**Problem details:** Line by line, output the material without altering anything.

**Dataset content:**
■ ■ ■ ■ ■

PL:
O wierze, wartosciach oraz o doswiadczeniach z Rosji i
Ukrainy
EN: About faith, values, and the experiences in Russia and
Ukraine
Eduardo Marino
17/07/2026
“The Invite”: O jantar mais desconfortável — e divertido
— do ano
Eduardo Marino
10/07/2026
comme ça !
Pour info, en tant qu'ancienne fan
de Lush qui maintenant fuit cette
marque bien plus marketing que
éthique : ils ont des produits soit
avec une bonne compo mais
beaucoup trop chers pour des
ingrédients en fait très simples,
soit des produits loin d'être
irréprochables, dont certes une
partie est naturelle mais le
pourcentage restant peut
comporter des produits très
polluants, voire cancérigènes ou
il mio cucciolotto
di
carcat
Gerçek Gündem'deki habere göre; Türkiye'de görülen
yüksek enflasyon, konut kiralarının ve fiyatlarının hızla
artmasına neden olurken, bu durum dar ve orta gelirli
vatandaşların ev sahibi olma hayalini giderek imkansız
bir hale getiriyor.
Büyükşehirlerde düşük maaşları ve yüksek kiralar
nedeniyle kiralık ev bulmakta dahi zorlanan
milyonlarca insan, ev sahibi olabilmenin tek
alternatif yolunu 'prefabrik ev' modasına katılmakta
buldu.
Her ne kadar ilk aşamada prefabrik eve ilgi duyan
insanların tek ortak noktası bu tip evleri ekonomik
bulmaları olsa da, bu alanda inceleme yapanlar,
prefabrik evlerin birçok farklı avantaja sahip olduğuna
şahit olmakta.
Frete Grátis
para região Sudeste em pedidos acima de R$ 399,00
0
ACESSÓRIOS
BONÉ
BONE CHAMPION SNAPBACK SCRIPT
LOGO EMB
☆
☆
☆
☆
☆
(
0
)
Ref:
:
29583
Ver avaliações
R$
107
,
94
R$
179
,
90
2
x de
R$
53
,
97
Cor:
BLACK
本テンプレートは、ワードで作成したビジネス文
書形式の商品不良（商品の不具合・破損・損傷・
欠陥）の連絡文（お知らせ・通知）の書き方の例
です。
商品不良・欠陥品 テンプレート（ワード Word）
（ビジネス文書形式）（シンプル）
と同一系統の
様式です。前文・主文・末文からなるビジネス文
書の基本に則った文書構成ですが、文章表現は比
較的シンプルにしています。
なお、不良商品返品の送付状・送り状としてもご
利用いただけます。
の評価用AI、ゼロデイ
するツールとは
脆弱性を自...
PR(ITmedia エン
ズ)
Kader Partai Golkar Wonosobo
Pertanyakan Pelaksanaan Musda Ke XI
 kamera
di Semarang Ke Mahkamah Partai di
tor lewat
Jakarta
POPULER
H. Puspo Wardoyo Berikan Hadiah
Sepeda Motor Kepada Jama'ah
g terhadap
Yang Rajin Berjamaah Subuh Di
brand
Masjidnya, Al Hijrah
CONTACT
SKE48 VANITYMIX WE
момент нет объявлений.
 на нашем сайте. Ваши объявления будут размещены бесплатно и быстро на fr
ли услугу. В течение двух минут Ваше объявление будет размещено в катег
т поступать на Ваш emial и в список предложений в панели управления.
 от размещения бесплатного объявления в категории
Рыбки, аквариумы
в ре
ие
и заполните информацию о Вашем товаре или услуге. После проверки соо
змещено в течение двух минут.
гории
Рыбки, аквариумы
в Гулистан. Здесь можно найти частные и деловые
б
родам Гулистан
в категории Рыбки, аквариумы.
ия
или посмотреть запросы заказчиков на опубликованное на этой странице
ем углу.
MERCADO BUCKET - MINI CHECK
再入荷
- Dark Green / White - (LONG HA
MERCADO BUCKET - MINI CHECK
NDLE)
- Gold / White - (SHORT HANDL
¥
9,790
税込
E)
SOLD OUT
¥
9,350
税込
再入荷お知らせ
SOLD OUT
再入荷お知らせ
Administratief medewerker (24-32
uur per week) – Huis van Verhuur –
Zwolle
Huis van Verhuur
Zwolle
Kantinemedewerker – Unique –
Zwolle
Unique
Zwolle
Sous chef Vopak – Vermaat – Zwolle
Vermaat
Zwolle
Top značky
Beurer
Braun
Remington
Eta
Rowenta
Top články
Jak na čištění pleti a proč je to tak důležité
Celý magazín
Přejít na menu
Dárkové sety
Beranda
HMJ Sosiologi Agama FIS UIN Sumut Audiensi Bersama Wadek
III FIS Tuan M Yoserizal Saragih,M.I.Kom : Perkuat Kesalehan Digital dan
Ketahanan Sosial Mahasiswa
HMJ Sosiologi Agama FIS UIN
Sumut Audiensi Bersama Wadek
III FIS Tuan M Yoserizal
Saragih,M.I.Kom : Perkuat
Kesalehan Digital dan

■ ■ ■ ■ ■

**Answer:**
PL:
O wierze, wartosciach oraz o doswiadczeniach z Rosji i
Ukrainy
EN: About faith, values, and the experiences in Russia and
Ukraine
Eduardo Marino
17/07/2026
“The Invite”: O jantar mais desconfortável — e divertido
— do ano
Eduardo Marino
10/07/2026
comme ça !
Pour info, en tant qu'ancienne fan
de Lush qui maintenant fuit cette
marque bien plus marketing que
éthique : ils ont des produits soit
avec une bonne compo mais
beaucoup trop chers pour des
ingrédients en fait très simples,
soit des produits loin d'être
irréprochables, dont certes une
partie est naturelle mais le
pourcentage restant peut
comporter des produits très
polluants, voire cancérigènes ou
il mio cucciolotto
di
carcat
Gerçek Gündem'deki habere göre; Türkiye'de görülen
yüksek enflasyon, konut kiralarının ve fiyatlarının hızla
artmasına neden olurken, bu durum dar ve orta gelirli
vatandaşların ev sahibi olma hayalini giderek imkansız
bir hale getiriyor.
Büyükşehirlerde düşük maaşları ve yüksek kiralar
nedeniyle kiralık ev bulmakta dahi zorlanan
milyonlarca insan, ev sahibi olabilmenin tek
alternatif yolunu 'prefabrik ev' modasına katılmakta
buldu.
Her ne kadar ilk aşamada prefabrik eve ilgi duyan
insanların tek ortak noktası bu tip evleri ekonomik
bulmaları olsa da, bu alanda inceleme yapanlar,
prefabrik evlerin birçok farklı avantaja sahip olduğuna
şahit olmakta.
Frete Grátis
para região Sudeste em pedidos acima de R$ 399,00
0
ACESSÓRIOS
BONÉ
BONE CHAMPION SNAPBACK SCRIPT
LOGO EMB
☆
☆
☆
☆
☆
(
0
)
Ref:
:
29583
Ver avaliações
R$
107
,
94
R$
179
,
90
2
x de
R$
53
,
97
Cor:
BLACK
本テンプレートは、ワードで作成したビジネス文
書形式の商品不良（商品の不具合・破損・損傷・
欠陥）の連絡文（お知らせ・通知）の書き方の例
です。
商品不良・欠陥品 テンプレート（ワード Word）
（ビジネス文書形式）（シンプル）
と同一系統の
様式です。前文・主文・末文からなるビジネス文
書の基本に則った文書構成ですが、文章表現は比
較的シンプルにしています。
なお、不良商品返品の送付状・送り状としてもご
利用いただけます。
の評価用AI、ゼロデイ
するツールとは
脆弱性を自...
PR(ITmedia エン
ズ)
Kader Partai Golkar Wonosobo
Pertanyakan Pelaksanaan Musda Ke XI
 kamera
di Semarang Ke Mahkamah Partai di
tor lewat
Jakarta
POPULER
H. Puspo Wardoyo Berikan Hadiah
Sepeda Motor Kepada Jama'ah
g terhadap
Yang Rajin Berjamaah Subuh Di
brand
Masjidnya, Al Hijrah
CONTACT
SKE48 VANITYMIX WE
момент нет объявлений.
 на нашем сайте. Ваши объявления будут размещены бесплатно и быстро на fr
ли услугу. В течение двух минут Ваше объявление будет размещено в катег
т поступать на Ваш emial и в список предложений в панели управления.
 от размещения бесплатного объявления в категории
Рыбки, аквариумы
в ре
ие
и заполните информацию о Вашем товаре или услуге. После проверки соо
змещено в течение двух минут.
гории
Рыбки, аквариумы
в Гулистан. Здесь можно найти частные и деловые
б
родам Гулистан
в категории Рыбки, аквариумы.
ия
или посмотреть запросы заказчиков на опубликованное на этой странице
ем углу.
MERCADO BUCKET - MINI CHECK
再入荷
- Dark Green / White - (LONG HA
MERCADO BUCKET - MINI CHECK
NDLE)
- Gold / White - (SHORT HANDL
¥
9,790
税込
E)
SOLD OUT
¥
9,350
税込
再入荷お知らせ
SOLD OUT
再入荷お知らせ
Administratief medewerker (24-32
uur per week) – Huis van Verhuur –
Zwolle
Huis van Verhuur
Zwolle
Kantinemedewerker – Unique –
Zwolle
Unique
Zwolle
Sous chef Vopak – Vermaat – Zwolle
Vermaat
Zwolle
Top značky
Beurer
Braun
Remington
Eta
Rowenta
Top články
Jak na čištění pleti a proč je to tak důležité
Celý magazín
Přejít na menu
Dárkové sety
Beranda
HMJ Sosiologi Agama FIS UIN Sumut Audiensi Bersama Wadek
III FIS Tuan M Yoserizal Saragih,M.I.Kom : Perkuat Kesalehan Digital dan
Ketahanan Sosial Mahasiswa
HMJ Sosiologi Agama FIS UIN
Sumut Audiensi Bersama Wadek
III FIS Tuan M Yoserizal
Saragih,M.I.Kom : Perkuat
Kesalehan Digital dan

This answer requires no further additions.